1. This is a message board. We always talk in generalities. I'm not going to make any assumptions about "all Trump voters" or red-pilled young men. But unless our posts are going to become academic papers, we talk about large groups of people in general.
2. Further, I wasn't even talking about Trump voters being MAGA. Rather, I was focusing on the MAGA part of Trump's support. In general, I'm more concerned about MAGA than low-information voters on the margins. The latter are of intensely more interest to political campaigns, as they should be in the electoral college farce we call a democracy, but MAGA drives the coalition. The non-MAGA Trump voters basically ignore the MAGA part.
3. Just because people say their primary concern is the economy, doesn't make it so. Overwhelmingly Trump support in a given area is predicted by the amount of racial diversity, and in particular, the derivative of that diversity. Diversifying areas have become huge basins of MAGA disaffection. Not because people are broke, but because they don't like what they are seeing.

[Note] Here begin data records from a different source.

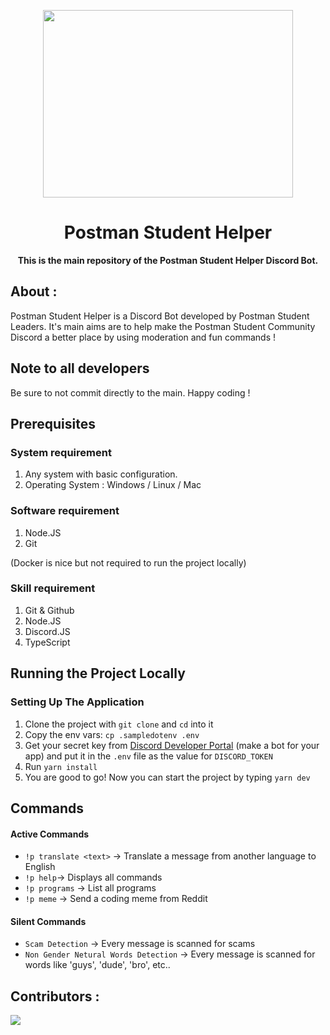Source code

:<p align="center">
	<img src="https://i.imgur.com/ElCDWZb.png" width=400px height=300px>
	<h1 align="center"> Postman Student Helper </h1>
		<p align="center">
			<b>This is the main repository of the Postman Student Helper Discord Bot. </b> 
		</p>  
</p>

## About :

Postman Student Helper is a Discord Bot developed by Postman Student Leaders. It's main aims are to help make the Postman Student Community Discord a better place by using moderation and fun commands !

## Note to all developers

Be sure to not commit directly to the main. Happy coding !

## Prerequisites

### System requirement

1. Any system with basic configuration.
2. Operating System : Windows / Linux / Mac

### Software requirement

1. Node.JS
2. Git

(Docker is nice but not required to run the project locally)

### Skill requirement

1. Git & Github
2. Node.JS
3. Discord.JS
4. TypeScript

## Running the Project Locally

### Setting Up The Application

1. Clone the project with `git clone` and `cd` into it
1. Copy the env vars: `cp .sampledotenv .env`
1. Get your secret key from [Discord Developer Portal](https://discord.com/developers/applications) (make a bot for your app) and put it in the `.env` file as the value for `DISCORD_TOKEN`
1. Run `yarn install`
1. You are good to go! Now you can start the project by typing `yarn dev`

## Commands

#### Active Commands

-   `!p translate <text>` -> Translate a message from another language to English
-   `!p help`-> Displays all commands
-   `!p programs` -> List all programs
-   `!p meme` -> Send a coding meme from Reddit

#### Silent Commands

-   `Scam Detection` -> Every message is scanned for scams
-   `Non Gender Netural Words Detection` -> Every message is scanned for words like 'guys', 'dude', 'bro', etc..

## Contributors :

<a  href  =  "https://github.com/ctnkaan/postman-student-helper/graphs/contributors">

<img  src  =  "https://contrib.rocks/image?repo=ctnkaan/postman-student-helper"/>

</a>
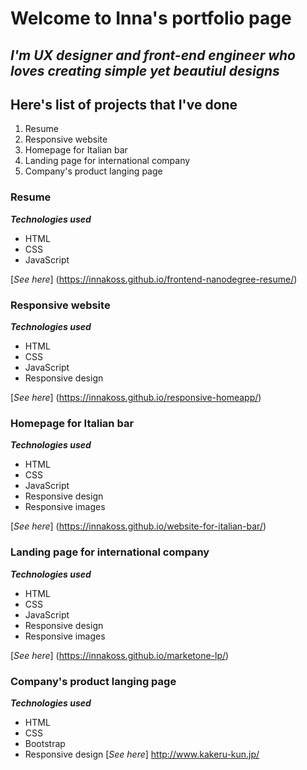 # Welcome to Inna's portfolio page
## _**I'm UX designer and front-end engineer who loves creating simple yet beautiul designs**_ ##
## Here's list of projects that I've done

1. Resume
2. Responsive website
3. Homepage for Italian bar
4. Landing page for international company
5. Company's product langing page

### Resume
_**Technologies used**_
- HTML
- CSS
- JavaScript

[_See here_] (https://innakoss.github.io/frontend-nanodegree-resume/)

### Responsive website
_**Technologies used**_
- HTML
- CSS
- JavaScript
- Responsive design

[_See here_] (https://innakoss.github.io/responsive-homeapp/)

### Homepage for Italian bar
_**Technologies used**_
- HTML
- CSS
- JavaScript
- Responsive design
- Responsive images

[_See here_] (https://innakoss.github.io/website-for-italian-bar/)

### Landing page for international company
_**Technologies used**_
- HTML
- CSS
- JavaScript
- Responsive design
- Responsive images

[_See here_] (https://innakoss.github.io/marketone-lp/)

### Company's product langing page
_**Technologies used**_
- HTML
- CSS
- Bootstrap
- Responsive design
[_See here_] http://www.kakeru-kun.jp/
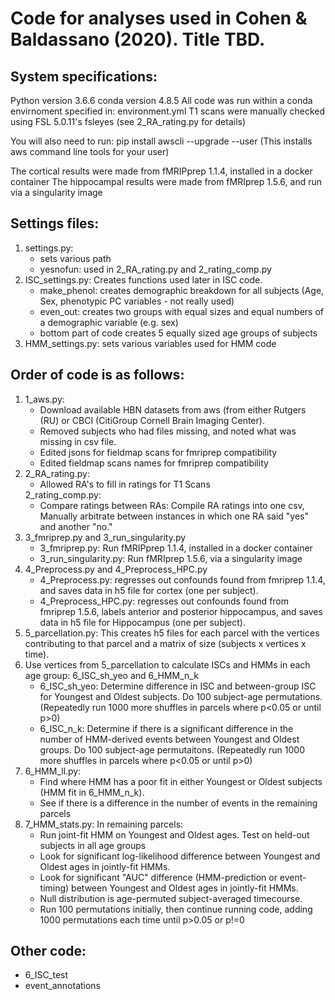 # Code for analyses used in Cohen & Baldassano (2020). Title TBD.
## System specifications:
Python version 3.6.6
conda version 4.8.5
All code was run within a conda envirnoment specified in: environment.yml
T1 scans were manually checked using FSL 5.0.11's fsleyes (see 2_RA_rating.py for details)

You will also need to run:
pip install awscli --upgrade --user (This installs aws command line tools for your user)

The cortical results were made from fMRIPprep 1.1.4, installed in a docker container
The hippocampal results were made from fMRIprep 1.5.6, and run via a singularity image

## Settings files:
<ol>
<li> settings.py: 
<ul>
<li>sets various path</li>
<li>yesnofun: used in 2_RA_rating.py and 2_rating_comp.py</li>
</ul>
</li>
<li> ISC_settings.py: Creates functions used later in ISC code. 
<ul>
<li>make_phenol: creates demographic breakdown for all subjects (Age, Sex, phenotypic PC variables - not really used)</li>
<li>even_out: creates two groups with equal sizes and equal numbers of a demographic variable (e.g. sex)</li>
<li>bottom part of code creates 5 equally sized age groups of subjects</li>
</ul>
</li>
<li> HMM_settings.py: sets various variables used for HMM code
</li>
</ol>

## Order of code is as follows:
<ol>
<li> 1_aws.py: 
<ul>
  <li>Download available HBN datasets from aws (from either Rutgers (RU) or CBCI (CitiGroup Cornell Brain Imaging Center).</li>
  <li>Removed subjects who had files missing, and noted what was missing in csv file.</li>
  <li>Edited jsons for fieldmap scans for fmriprep compatibility</li>
  <li>Edited fieldmap scans names for fmriprep compatibility </li>
</ul>
</li>
<li> 2_RA_rating.py: 
<ul>
  <li>Allowed RA's to fill in ratings for T1 Scans</li>
</ul>
2_rating_comp.py:
<ul>
  <li>Compare ratings between RAs: Compile RA ratings into one csv, Manually arbitrate between instances in which one RA said "yes" and another "no." </li>
</ul>
</li>
<li> 3_fmriprep.py and  3_run_singularity.py 
<ul>
  <li>3_fmriprep.py: Run fMRIPprep 1.1.4, installed in a docker container</li>
  <li>3_run_singularity.py: Run fMRIprep 1.5.6, via a singularity image</li>
</ul>
</li>
<li> 4_Preprocess.py and 4_Preprocess_HPC.py
<ul>
  <li>4_Preprocess.py: regresses out confounds found from fmriprep 1.1.4, and saves data in h5 file for cortex (one per subject).</li>
  <li>4_Preprocess_HPC.py: regresses out confounds found from fmriprep 1.5.6, labels anterior and posterior hippocampus, and saves data in h5 file for Hippocampus (one per subject).</li>
</ul>
</li>
<li> 5_parcellation.py: This creates h5 files for each parcel with the vertices contributing to that parcel and a matrix of size (subjects x vertices x time).
</li>
<li> Use vertices from 5_parcellation to calculate ISCs and HMMs in each age group: 6_ISC_sh_yeo and 6_HMM_n_k 
<ul>
  <li>6_ISC_sh_yeo: Determine difference in ISC and between-group ISC for Youngest and Oldest subjects.
    Do 100 subject-age permutations. (Repeatedly run 1000 more shuffles in parcels where p<0.05 or until p>0)</li>
  <li>6_ISC_n_k: Determine if there is a significant difference in the number of HMM-derived events between Youngest and Oldest groups.
    Do 100 subject-age permutaitons. (Repeatedly run 1000 more shuffles in parcels where p<0.05 or until p>0)</li>
</ul>
</li>
<li> 6_HMM_ll.py: 
<ul>
  <li>Find where HMM has a poor fit in either Youngest or Oldest subjects (HMM fit in 6_HMM_n_k).</li>
  <li>See if there is a difference in the number of events in the remaining parcels</li>
</ul>
</li>
<li> 7_HMM_stats.py: In remaining parcels:
<ul>
  <li>Run joint-fit HMM on Youngest and Oldest ages. Test on held-out subjects in all age groups</li>
  <li>Look for significant log-likelihood difference between Youngest and Oldest ages in jointly-fit HMMs.</li>
  <li>Look for significant "AUC" difference (HMM-prediction or event-timing) between Youngest and Oldest ages in jointly-fit HMMs.</li>
  <li>Null distribution is age-permuted subject-averaged timecourse.</li>
  <li>Run 100 permutations initially, then continue running code, adding 1000 permutations each time until p>0.05 or p!=0</li>
</ul>
</li>
</ol>

## Other code:
<ul>
<li>6_ISC_test</li>
<li>event_annotations</li>
</ul>


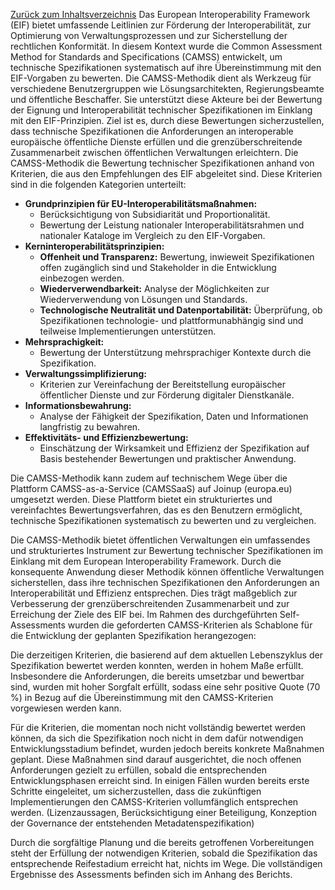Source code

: [Zurück zum Inhaltsverzeichnis](https://healthdcat-ap-de.github.io/healthdcat-ap.de/report_stage_1.html)
Das European Interoperability Framework (EIF) bietet umfassende Leitlinien zur Förderung der Interoperabilität, zur Optimierung von Verwaltungsprozessen und zur Sicherstellung der rechtlichen Konformität. In diesem Kontext wurde die Common Assessment Method for Standards and Specifications (CAMSS) entwickelt, um technische Spezifikationen systematisch auf ihre Übereinstimmung mit den EIF-Vorgaben zu bewerten.
Die CAMSS-Methodik dient als Werkzeug für verschiedene Benutzergruppen wie Lösungsarchitekten, Regierungsbeamte und öffentliche Beschaffer. Sie unterstützt diese Akteure bei der Bewertung der Eignung und Interoperabilität technischer Spezifikationen im Einklang mit den EIF-Prinzipien. Ziel ist es, durch diese Bewertungen sicherzustellen, dass technische Spezifikationen die Anforderungen an interoperable europäische öffentliche Dienste erfüllen und die grenzüberschreitende Zusammenarbeit zwischen öffentlichen Verwaltungen erleichtern.
Die CAMSS-Methodik die Bewertung technischer Spezifikationen anhand von Kriterien, die aus den Empfehlungen des EIF abgeleitet sind. Diese Kriterien sind in die folgenden Kategorien unterteilt:
- **Grundprinzipien für EU-Interoperabilitätsmaßnahmen:**
  - Berücksichtigung von Subsidiarität und Proportionalität.
  - Bewertung der Leistung nationaler Interoperabilitätsrahmen und nationaler Kataloge im Vergleich zu den EIF-Vorgaben.
- **Kerninteroperabilitätsprinzipien:**
    -	**Offenheit und Transparenz:** Bewertung, inwieweit Spezifikationen offen zugänglich sind und Stakeholder in die Entwicklung einbezogen werden.
    -	**Wiederverwendbarkeit:** Analyse der Möglichkeiten zur Wiederverwendung von Lösungen und Standards.
    -	**Technologische Neutralität und Datenportabilität:** Überprüfung, ob Spezifikationen technologie- und plattformunabhängig sind und teilweise Implementierungen unterstützen.
- **Mehrsprachigkeit:**
    -	Bewertung der Unterstützung mehrsprachiger Kontexte durch die Spezifikation.
- **Verwaltungssimplifizierung:**
    -	Kriterien zur Vereinfachung der Bereitstellung europäischer öffentlicher Dienste und zur Förderung digitaler Dienstkanäle.
- **Informationsbewahrung:**
    -	Analyse der Fähigkeit der Spezifikation, Daten und Informationen langfristig zu bewahren.
- **Effektivitäts- und Effizienzbewertung:**
    -	Einschätzung der Wirksamkeit und Effizienz der Spezifikation auf Basis bestehender Bewertungen und praktischer Anwendung.

Die CAMSS-Methodik kann zudem auf technischem Wege über die Plattform CAMSS-as-a-Service (CAMSSaaS) auf Joinup (europa.eu) umgesetzt werden. Diese Plattform bietet ein strukturiertes und vereinfachtes Bewertungsverfahren, das es den Benutzern ermöglicht, technische Spezifikationen systematisch zu bewerten und zu vergleichen.

Die CAMSS-Methodik bietet öffentlichen Verwaltungen ein umfassendes und strukturiertes Instrument zur Bewertung technischer Spezifikationen im Einklang mit dem European Interoperability Framework. Durch die konsequente Anwendung dieser Methodik können öffentliche Verwaltungen sicherstellen, dass ihre technischen Spezifikationen den Anforderungen an Interoperabilität und Effizienz entsprechen. Dies trägt maßgeblich zur Verbesserung der grenzüberschreitenden Zusammenarbeit und zur Erreichung der Ziele des EIF bei.
Im Rahmen des durchgeführten Self-Assessments wurden die geforderten CAMSS-Kriterien als Schablone für die Entwicklung der geplanten Spezifikation herangezogen:

Die derzeitigen Kriterien, die basierend auf dem aktuellen Lebenszyklus der Spezifikation bewertet werden konnten, werden in hohem Maße erfüllt. Insbesondere die Anforderungen, die bereits umsetzbar und bewertbar sind, wurden mit hoher Sorgfalt erfüllt, sodass eine sehr positive Quote (70 %) in Bezug auf die Übereinstimmung mit den CAMSS-Kriterien vorgewiesen werden kann.

Für die Kriterien, die momentan noch nicht vollständig bewertet werden können, da sich die Spezifikation noch nicht in dem dafür notwendigen Entwicklungsstadium befindet, wurden jedoch bereits konkrete Maßnahmen geplant. Diese Maßnahmen sind darauf ausgerichtet, die noch offenen Anforderungen gezielt zu erfüllen, sobald die entsprechenden Entwicklungsphasen erreicht sind. In einigen Fällen wurden bereits erste Schritte eingeleitet, um sicherzustellen, dass die zukünftigen Implementierungen den CAMSS-Kriterien vollumfänglich entsprechen werden. (Lizenzaussagen, Berücksichtigung einer Beteiligung, Konzeption der Governance der entstehenden Metadatenspezifikation)

Durch die sorgfältige Planung und die bereits getroffenen Vorbereitungen steht der Erfüllung der notwendigen Kriterien, sobald die Spezifikation das entsprechende Reifestadium erreicht hat, nichts im Wege. Die vollständigen Ergebnisse des Assessments befinden sich im Anhang des Berichts.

And one piece of evidence on the disingenuity of the "it's the economy" BS is their attitudes toward the economy right now. As many, many people have pointed out, MAGAs sure don't act like they are strapped for resources. The economy doesn't look terrible. People are generally happy with their own financial situation. To the extent that people are dissatisfied with the economy, it's in large measure a projection of assumptions onto other people. And boy isn't that an easy way to disguise other sentiments that are more noxious. MAGAs almost entirely complain about things that are far away from them: the border, and the distant economy -- and oh, migrants taking over small towns, which has the advantage of being largely unobservable. The problem with the Springfield narrative is that they named the place. It boomeranged because the lies could be easily detected.